### Work instruction
Exclude the pictures, then restate every entry below exactly.

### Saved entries

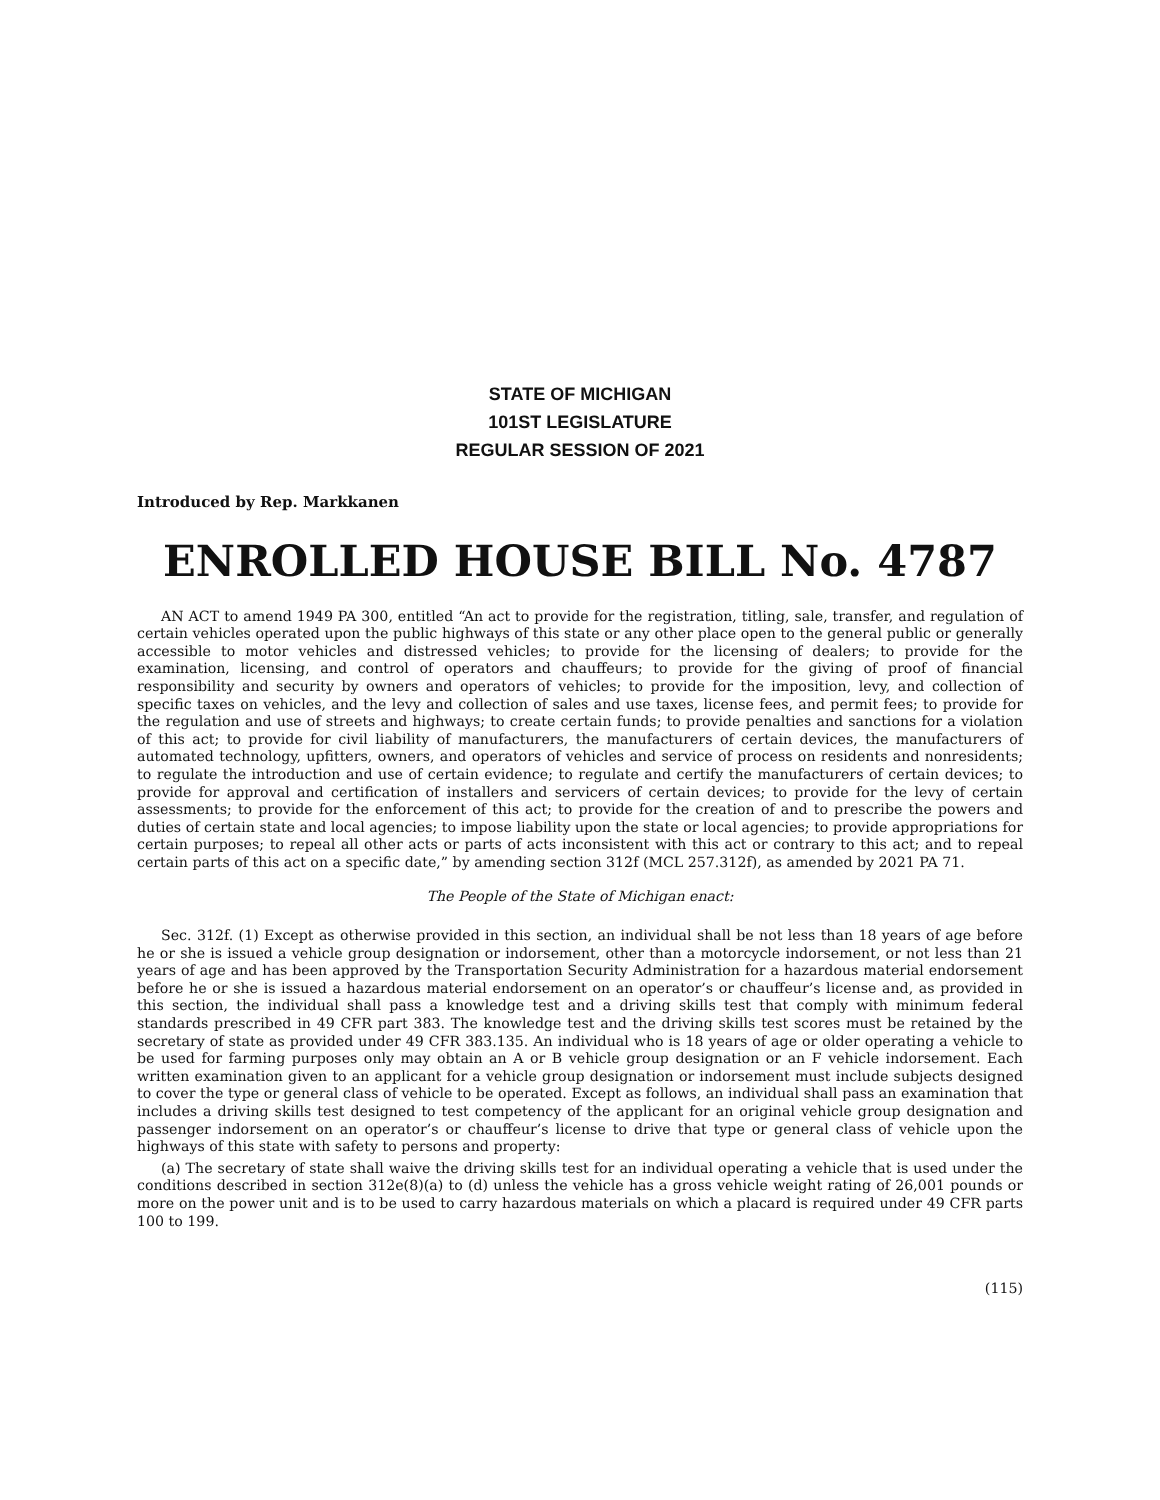STATE OF MICHIGAN
101ST LEGISLATURE
REGULAR SESSION OF 2021
Introduced by Rep. Markkanen
ENROLLED HOUSE BILL No. 4787
AN ACT to amend 1949 PA 300, entitled “An act to provide for the registration, titling, sale, transfer, and regulation of certain vehicles operated upon the public highways of this state or any other place open to the general public or generally accessible to motor vehicles and distressed vehicles; to provide for the licensing of dealers; to provide for the examination, licensing, and control of operators and chauffeurs; to provide for the giving of proof of financial responsibility and security by owners and operators of vehicles; to provide for the imposition, levy, and collection of specific taxes on vehicles, and the levy and collection of sales and use taxes, license fees, and permit fees; to provide for the regulation and use of streets and highways; to create certain funds; to provide penalties and sanctions for a violation of this act; to provide for civil liability of manufacturers, the manufacturers of certain devices, the manufacturers of automated technology, upfitters, owners, and operators of vehicles and service of process on residents and nonresidents; to regulate the introduction and use of certain evidence; to regulate and certify the manufacturers of certain devices; to provide for approval and certification of installers and servicers of certain devices; to provide for the levy of certain assessments; to provide for the enforcement of this act; to provide for the creation of and to prescribe the powers and duties of certain state and local agencies; to impose liability upon the state or local agencies; to provide appropriations for certain purposes; to repeal all other acts or parts of acts inconsistent with this act or contrary to this act; and to repeal certain parts of this act on a specific date,” by amending section 312f (MCL 257.312f), as amended by 2021 PA 71.
The People of the State of Michigan enact:
Sec. 312f. (1) Except as otherwise provided in this section, an individual shall be not less than 18 years of age before he or she is issued a vehicle group designation or indorsement, other than a motorcycle indorsement, or not less than 21 years of age and has been approved by the Transportation Security Administration for a hazardous material endorsement before he or she is issued a hazardous material endorsement on an operator’s or chauffeur’s license and, as provided in this section, the individual shall pass a knowledge test and a driving skills test that comply with minimum federal standards prescribed in 49 CFR part 383. The knowledge test and the driving skills test scores must be retained by the secretary of state as provided under 49 CFR 383.135. An individual who is 18 years of age or older operating a vehicle to be used for farming purposes only may obtain an A or B vehicle group designation or an F vehicle indorsement. Each written examination given to an applicant for a vehicle group designation or indorsement must include subjects designed to cover the type or general class of vehicle to be operated. Except as follows, an individual shall pass an examination that includes a driving skills test designed to test competency of the applicant for an original vehicle group designation and passenger indorsement on an operator’s or chauffeur’s license to drive that type or general class of vehicle upon the highways of this state with safety to persons and property:
(a) The secretary of state shall waive the driving skills test for an individual operating a vehicle that is used under the conditions described in section 312e(8)(a) to (d) unless the vehicle has a gross vehicle weight rating of 26,001 pounds or more on the power unit and is to be used to carry hazardous materials on which a placard is required under 49 CFR parts 100 to 199.
(115)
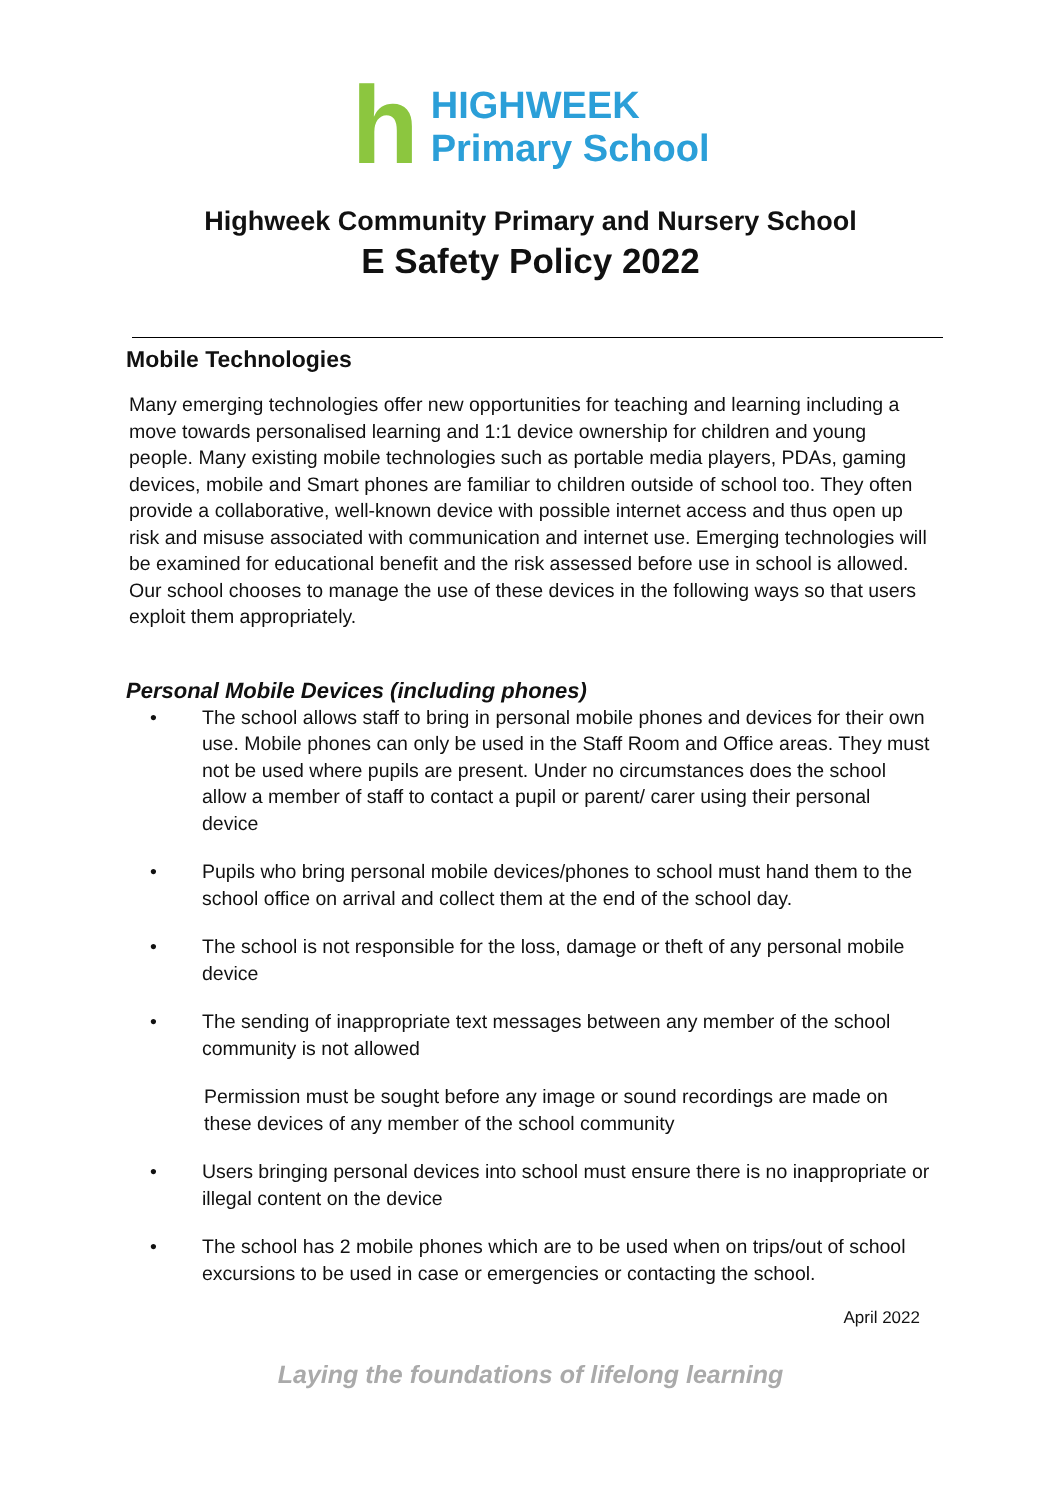h
HIGHWEEK
Primary School
Highweek Community Primary and Nursery School
E Safety Policy 2022
Mobile Technologies
Many emerging technologies offer new opportunities for teaching and learning including a move towards personalised learning and 1:1 device ownership for children and young people. Many existing mobile technologies such as portable media players, PDAs, gaming devices, mobile and Smart phones are familiar to children outside of school too. They often provide a collaborative, well-known device with possible internet access and thus open up risk and misuse associated with communication and internet use. Emerging technologies will be examined for educational benefit and the risk assessed before use in school is allowed. Our school chooses to manage the use of these devices in the following ways so that users exploit them appropriately.
Personal Mobile Devices (including phones)
• The school allows staff to bring in personal mobile phones and devices for their own use. Mobile phones can only be used in the Staff Room and Office areas. They must not be used where pupils are present. Under no circumstances does the school allow a member of staff to contact a pupil or parent/ carer using their personal device
• Pupils who bring personal mobile devices/phones to school must hand them to the school office on arrival and collect them at the end of the school day.
• The school is not responsible for the loss, damage or theft of any personal mobile device
• The sending of inappropriate text messages between any member of the school community is not allowed
Permission must be sought before any image or sound recordings are made on these devices of any member of the school community
• Users bringing personal devices into school must ensure there is no inappropriate or illegal content on the device
• The school has 2 mobile phones which are to be used when on trips/out of school excursions to be used in case or emergencies or contacting the school.
April 2022
Laying the foundations of lifelong learning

### Solution to this task
STATE OF MICHIGAN
101ST LEGISLATURE
REGULAR SESSION OF 2021
Introduced by Rep. Markkanen
ENROLLED HOUSE BILL No. 4787
AN ACT to amend 1949 PA 300, entitled “An act to provide for the registration, titling, sale, transfer, and regulation of certain vehicles operated upon the public highways of this state or any other place open to the general public or generally accessible to motor vehicles and distressed vehicles; to provide for the licensing of dealers; to provide for the examination, licensing, and control of operators and chauffeurs; to provide for the giving of proof of financial responsibility and security by owners and operators of vehicles; to provide for the imposition, levy, and collection of specific taxes on vehicles, and the levy and collection of sales and use taxes, license fees, and permit fees; to provide for the regulation and use of streets and highways; to create certain funds; to provide penalties and sanctions for a violation of this act; to provide for civil liability of manufacturers, the manufacturers of certain devices, the manufacturers of automated technology, upfitters, owners, and operators of vehicles and service of process on residents and nonresidents; to regulate the introduction and use of certain evidence; to regulate and certify the manufacturers of certain devices; to provide for approval and certification of installers and servicers of certain devices; to provide for the levy of certain assessments; to provide for the enforcement of this act; to provide for the creation of and to prescribe the powers and duties of certain state and local agencies; to impose liability upon the state or local agencies; to provide appropriations for certain purposes; to repeal all other acts or parts of acts inconsistent with this act or contrary to this act; and to repeal certain parts of this act on a specific date,” by amending section 312f (MCL 257.312f), as amended by 2021 PA 71.
The People of the State of Michigan enact:
Sec. 312f. (1) Except as otherwise provided in this section, an individual shall be not less than 18 years of age before he or she is issued a vehicle group designation or indorsement, other than a motorcycle indorsement, or not less than 21 years of age and has been approved by the Transportation Security Administration for a hazardous material endorsement before he or she is issued a hazardous material endorsement on an operator’s or chauffeur’s license and, as provided in this section, the individual shall pass a knowledge test and a driving skills test that comply with minimum federal standards prescribed in 49 CFR part 383. The knowledge test and the driving skills test scores must be retained by the secretary of state as provided under 49 CFR 383.135. An individual who is 18 years of age or older operating a vehicle to be used for farming purposes only may obtain an A or B vehicle group designation or an F vehicle indorsement. Each written examination given to an applicant for a vehicle group designation or indorsement must include subjects designed to cover the type or general class of vehicle to be operated. Except as follows, an individual shall pass an examination that includes a driving skills test designed to test competency of the applicant for an original vehicle group designation and passenger indorsement on an operator’s or chauffeur’s license to drive that type or general class of vehicle upon the highways of this state with safety to persons and property:
(a) The secretary of state shall waive the driving skills test for an individual operating a vehicle that is used under the conditions described in section 312e(8)(a) to (d) unless the vehicle has a gross vehicle weight rating of 26,001 pounds or more on the power unit and is to be used to carry hazardous materials on which a placard is required under 49 CFR parts 100 to 199.
(115)
h
HIGHWEEK
Primary School
Highweek Community Primary and Nursery School
E Safety Policy 2022
Mobile Technologies
Many emerging technologies offer new opportunities for teaching and learning including a move towards personalised learning and 1:1 device ownership for children and young people. Many existing mobile technologies such as portable media players, PDAs, gaming devices, mobile and Smart phones are familiar to children outside of school too. They often provide a collaborative, well-known device with possible internet access and thus open up risk and misuse associated with communication and internet use. Emerging technologies will be examined for educational benefit and the risk assessed before use in school is allowed. Our school chooses to manage the use of these devices in the following ways so that users exploit them appropriately.
Personal Mobile Devices (including phones)
• The school allows staff to bring in personal mobile phones and devices for their own use. Mobile phones can only be used in the Staff Room and Office areas. They must not be used where pupils are present. Under no circumstances does the school allow a member of staff to contact a pupil or parent/ carer using their personal device
• Pupils who bring personal mobile devices/phones to school must hand them to the school office on arrival and collect them at the end of the school day.
• The school is not responsible for the loss, damage or theft of any personal mobile device
• The sending of inappropriate text messages between any member of the school community is not allowed
Permission must be sought before any image or sound recordings are made on these devices of any member of the school community
• Users bringing personal devices into school must ensure there is no inappropriate or illegal content on the device
• The school has 2 mobile phones which are to be used when on trips/out of school excursions to be used in case or emergencies or contacting the school.
April 2022
Laying the foundations of lifelong learning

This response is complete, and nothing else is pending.